Tuesday, July 17, 2012

Constructors Considered Harmful

Ahh, constructors, constructors. In my opinion the constructor design in most languages including C++, C#, D and Java is flawed, because it exposes an implementation detail that should not be exposed, namely, which class gets allocated and when.

I offer you as "exhibit L" the Lazy<T> class in the .NET framework. This class's main purpose is to compute a value the first time you access it. For example:
 int x;
 Lazy<int> lazy = new Lazy<int>(() => 7 * x);
 x = 3;
 x = lazy.Value; // 21
 x = lazy.Value; // still 21 (Value is initialized only once)}
There is an annoying issue, though: Lazy<T> operates in some different modes, and it also contains a member and extra code to aid debugging. So in addition to holding the value itself and a reference to the initializer delegate, it's got a couple of other member variables and the Value property has to check a couple of things before it returns the value. Thus, Lazy<T> is less efficient than it should be.

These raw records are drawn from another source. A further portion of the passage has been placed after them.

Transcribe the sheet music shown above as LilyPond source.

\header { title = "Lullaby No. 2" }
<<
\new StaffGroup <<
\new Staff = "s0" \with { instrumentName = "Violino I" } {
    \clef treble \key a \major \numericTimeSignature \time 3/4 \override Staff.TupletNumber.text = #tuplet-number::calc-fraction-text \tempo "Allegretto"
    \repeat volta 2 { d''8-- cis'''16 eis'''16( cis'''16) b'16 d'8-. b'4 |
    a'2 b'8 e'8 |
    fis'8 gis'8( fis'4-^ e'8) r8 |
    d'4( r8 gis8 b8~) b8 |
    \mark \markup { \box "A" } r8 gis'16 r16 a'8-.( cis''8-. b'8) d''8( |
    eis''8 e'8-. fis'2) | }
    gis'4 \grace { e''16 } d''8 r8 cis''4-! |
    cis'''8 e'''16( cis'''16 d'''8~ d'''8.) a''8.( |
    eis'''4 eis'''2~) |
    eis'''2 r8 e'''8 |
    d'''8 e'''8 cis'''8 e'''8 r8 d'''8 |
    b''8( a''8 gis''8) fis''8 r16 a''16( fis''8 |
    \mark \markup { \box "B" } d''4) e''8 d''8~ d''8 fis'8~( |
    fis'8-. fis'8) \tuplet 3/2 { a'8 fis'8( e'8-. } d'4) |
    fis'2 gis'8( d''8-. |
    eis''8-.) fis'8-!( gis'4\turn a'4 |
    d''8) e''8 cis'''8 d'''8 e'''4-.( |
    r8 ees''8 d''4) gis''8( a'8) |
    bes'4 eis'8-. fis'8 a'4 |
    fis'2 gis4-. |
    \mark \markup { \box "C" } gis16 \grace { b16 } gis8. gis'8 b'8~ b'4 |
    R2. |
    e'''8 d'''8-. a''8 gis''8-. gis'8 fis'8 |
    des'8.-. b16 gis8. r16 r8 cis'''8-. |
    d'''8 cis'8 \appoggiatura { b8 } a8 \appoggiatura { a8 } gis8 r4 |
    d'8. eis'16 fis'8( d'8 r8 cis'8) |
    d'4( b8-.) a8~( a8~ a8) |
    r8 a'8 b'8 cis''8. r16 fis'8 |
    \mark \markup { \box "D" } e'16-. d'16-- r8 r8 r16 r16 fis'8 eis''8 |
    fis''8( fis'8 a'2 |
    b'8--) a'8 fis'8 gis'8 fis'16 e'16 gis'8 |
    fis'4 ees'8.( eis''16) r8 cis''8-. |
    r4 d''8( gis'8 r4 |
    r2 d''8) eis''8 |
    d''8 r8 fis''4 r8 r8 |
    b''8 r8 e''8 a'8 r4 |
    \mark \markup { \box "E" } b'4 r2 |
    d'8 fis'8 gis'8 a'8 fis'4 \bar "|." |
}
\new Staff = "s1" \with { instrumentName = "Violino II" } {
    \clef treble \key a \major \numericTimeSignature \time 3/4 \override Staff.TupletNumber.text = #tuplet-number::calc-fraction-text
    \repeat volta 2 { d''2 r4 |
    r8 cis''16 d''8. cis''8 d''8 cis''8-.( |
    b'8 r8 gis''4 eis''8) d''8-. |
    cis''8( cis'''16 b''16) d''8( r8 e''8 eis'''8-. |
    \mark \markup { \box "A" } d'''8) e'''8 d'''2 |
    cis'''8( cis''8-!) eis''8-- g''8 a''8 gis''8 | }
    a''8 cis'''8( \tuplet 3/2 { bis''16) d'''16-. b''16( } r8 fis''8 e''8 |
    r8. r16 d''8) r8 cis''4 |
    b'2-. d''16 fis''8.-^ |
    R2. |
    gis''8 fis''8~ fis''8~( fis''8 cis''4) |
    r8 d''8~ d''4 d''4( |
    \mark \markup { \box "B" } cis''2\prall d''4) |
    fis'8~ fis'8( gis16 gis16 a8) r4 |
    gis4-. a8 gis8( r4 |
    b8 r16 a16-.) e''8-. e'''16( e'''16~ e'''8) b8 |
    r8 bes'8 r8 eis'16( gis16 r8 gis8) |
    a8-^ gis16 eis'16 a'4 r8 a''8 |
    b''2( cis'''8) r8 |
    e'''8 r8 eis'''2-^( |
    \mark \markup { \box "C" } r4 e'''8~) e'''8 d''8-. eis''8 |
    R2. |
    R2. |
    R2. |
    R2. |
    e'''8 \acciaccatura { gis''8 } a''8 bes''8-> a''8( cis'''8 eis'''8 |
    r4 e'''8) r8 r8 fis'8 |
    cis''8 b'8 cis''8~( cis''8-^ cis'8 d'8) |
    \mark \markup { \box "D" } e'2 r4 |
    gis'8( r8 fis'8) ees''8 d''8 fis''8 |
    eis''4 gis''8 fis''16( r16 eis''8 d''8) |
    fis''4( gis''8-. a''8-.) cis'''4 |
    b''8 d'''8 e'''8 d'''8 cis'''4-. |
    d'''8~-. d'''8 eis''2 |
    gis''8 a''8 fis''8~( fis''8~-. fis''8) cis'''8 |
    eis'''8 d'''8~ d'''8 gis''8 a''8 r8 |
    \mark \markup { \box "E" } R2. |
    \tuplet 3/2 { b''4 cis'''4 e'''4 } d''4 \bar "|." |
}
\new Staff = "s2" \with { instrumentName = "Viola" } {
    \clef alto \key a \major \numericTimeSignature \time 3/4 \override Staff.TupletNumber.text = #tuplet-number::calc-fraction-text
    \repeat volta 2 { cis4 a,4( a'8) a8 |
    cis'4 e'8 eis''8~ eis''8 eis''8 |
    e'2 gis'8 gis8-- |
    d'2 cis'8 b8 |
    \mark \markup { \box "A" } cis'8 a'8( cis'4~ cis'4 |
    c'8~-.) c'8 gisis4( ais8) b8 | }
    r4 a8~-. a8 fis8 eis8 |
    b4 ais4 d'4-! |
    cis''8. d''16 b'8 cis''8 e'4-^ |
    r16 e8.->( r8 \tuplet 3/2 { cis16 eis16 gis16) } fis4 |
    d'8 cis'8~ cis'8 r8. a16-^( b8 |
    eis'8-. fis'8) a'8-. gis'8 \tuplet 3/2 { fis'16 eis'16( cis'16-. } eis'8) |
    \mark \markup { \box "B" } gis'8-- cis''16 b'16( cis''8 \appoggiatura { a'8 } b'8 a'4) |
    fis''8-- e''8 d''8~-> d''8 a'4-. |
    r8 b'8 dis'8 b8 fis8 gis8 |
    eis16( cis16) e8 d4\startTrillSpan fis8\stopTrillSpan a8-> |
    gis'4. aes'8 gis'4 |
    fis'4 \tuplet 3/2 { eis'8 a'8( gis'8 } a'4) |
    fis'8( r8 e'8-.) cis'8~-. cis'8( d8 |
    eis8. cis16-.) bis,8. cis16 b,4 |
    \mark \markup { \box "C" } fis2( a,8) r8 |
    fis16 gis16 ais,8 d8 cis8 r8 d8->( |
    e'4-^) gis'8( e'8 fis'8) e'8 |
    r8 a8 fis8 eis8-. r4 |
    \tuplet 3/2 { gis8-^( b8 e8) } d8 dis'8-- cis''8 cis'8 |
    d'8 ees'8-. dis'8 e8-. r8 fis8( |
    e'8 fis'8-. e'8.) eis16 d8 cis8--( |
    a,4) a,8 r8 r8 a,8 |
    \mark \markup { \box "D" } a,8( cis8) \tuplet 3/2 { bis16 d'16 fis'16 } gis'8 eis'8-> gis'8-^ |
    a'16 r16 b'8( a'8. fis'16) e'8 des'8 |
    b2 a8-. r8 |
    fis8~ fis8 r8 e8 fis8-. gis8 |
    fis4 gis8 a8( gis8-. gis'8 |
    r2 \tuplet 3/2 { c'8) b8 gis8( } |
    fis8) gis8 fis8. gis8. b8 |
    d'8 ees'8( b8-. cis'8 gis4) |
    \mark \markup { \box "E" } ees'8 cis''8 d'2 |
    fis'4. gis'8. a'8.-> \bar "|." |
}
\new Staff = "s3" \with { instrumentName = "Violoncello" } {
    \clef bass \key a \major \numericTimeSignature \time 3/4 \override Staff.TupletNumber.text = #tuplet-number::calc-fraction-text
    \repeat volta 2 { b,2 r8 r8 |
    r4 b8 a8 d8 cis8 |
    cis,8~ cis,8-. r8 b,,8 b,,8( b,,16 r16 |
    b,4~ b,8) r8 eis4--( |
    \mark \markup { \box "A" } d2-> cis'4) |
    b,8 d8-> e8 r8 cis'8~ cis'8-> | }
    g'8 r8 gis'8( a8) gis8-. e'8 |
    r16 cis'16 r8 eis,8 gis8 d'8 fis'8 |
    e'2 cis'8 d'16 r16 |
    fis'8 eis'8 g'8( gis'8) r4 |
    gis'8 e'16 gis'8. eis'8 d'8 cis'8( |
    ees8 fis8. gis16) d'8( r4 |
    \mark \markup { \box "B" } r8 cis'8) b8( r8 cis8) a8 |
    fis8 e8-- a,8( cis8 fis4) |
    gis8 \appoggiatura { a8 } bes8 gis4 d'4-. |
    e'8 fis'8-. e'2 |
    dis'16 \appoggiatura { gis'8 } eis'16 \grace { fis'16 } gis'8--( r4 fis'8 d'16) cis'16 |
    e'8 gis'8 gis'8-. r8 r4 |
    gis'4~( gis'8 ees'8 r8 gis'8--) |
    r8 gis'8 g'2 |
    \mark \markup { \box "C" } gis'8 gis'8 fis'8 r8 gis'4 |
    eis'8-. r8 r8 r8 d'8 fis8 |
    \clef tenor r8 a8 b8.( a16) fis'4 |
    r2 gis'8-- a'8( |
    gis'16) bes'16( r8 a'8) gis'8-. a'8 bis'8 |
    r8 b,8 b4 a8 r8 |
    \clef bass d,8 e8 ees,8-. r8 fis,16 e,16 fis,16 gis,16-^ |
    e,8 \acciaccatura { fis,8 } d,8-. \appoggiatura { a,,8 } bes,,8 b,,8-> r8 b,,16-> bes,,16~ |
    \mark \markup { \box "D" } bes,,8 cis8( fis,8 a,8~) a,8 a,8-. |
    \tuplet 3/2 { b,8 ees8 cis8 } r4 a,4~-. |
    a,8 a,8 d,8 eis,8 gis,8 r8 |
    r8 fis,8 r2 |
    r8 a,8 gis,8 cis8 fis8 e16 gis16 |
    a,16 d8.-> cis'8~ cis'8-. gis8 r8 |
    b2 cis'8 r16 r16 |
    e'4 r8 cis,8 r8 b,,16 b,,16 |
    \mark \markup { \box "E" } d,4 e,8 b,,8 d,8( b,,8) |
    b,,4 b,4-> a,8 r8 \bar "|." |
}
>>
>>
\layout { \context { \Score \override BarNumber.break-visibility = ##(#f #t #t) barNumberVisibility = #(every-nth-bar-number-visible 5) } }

So what if, in the future, MS decided to optimize Lazy<T> for its default mode of operation, and factor out other modes into derived class(es)? Well, they can't ever do that. If MS wants to return a LazyThreadSafe<T> object (derived from Lazy<T>) when the user requests the thread-safe mode, they can't do that because all the clients are saying "new Lazy", which can only return the exact class Lazy and nothing else.

MS could add a static function, Lazy.New(...) but it's too late now that the interface is already defined with all those public constructors.

As "exhibit 2", a.k.a. "exhibit Foo", I recently wrote a library where I needed to provide a constructor that does a bunch of initialization work (that may fail) before it actually creates the object. By far the most natural implementation was a static member function:
 // Constructor with dependency injection
 public Foo(A arg1, B arg2, C arg3)
 {
 }
 // Static helper method provides an easier way to create Foo
 public static Foo LoadFrom(string filename, ...)
 {
     ... // do some work
     arg1 = ...; arg2 = ...; arg3 = ...;
     return new Foo(arg1, arg2, arg3);
 }
However, the client didn't like that, and insisted that LoadFrom() should be a constructor "for consistency" with the other constructors. I was able to rearrange things to make LoadFrom() into a constructor, but my code was a little clunkier that way.

So what I'm saying is, when clients directly allocate memory themselves with new(), it constrains the class implementation to work a certain way, and this constraint is unnecessary.

A final problem with constructors is that they can't have names.

For D I suggested a simple solution, which in principle could be added to any language that uses "new". The solution is to treat constructors as equivalent to static methods named "new". So when the user writes "new Foo(...)", this call might go to a real constructor, or it could go to a static method named "new" that returns a Foo. Likewise, if the user writes "Foo.new(...)", this call could go to a static method or to an actual constructor.

This tweak would allow the class Foo to change the implementation of a constructor to return an object derived from Foo, instead of Foo itself. It would also allow Foo to do some work before actually creating a Foo object. Finally, this proposal doesn't allow named constructors per se, but it does provide a similar syntax for named and unnamed creation methods, because the syntax to call an unnamed constructor, "Foo.new(...)" is similar to the syntax to call a named creation method, "Foo.newFromFile(...)".

I don't expect D or any other language to accept my proposal, but it's a good idea so I'm blogging it anyway. In .NET, this feature would be more practical if .NET compilers were to automatically create a static "new" method for every real constructor, and to prefer to emit calls to the static method (if present) instead of the real constructor. This rule would provide for binary compatibility, which improves upon the source-level compatibility provided by my syntax proposal.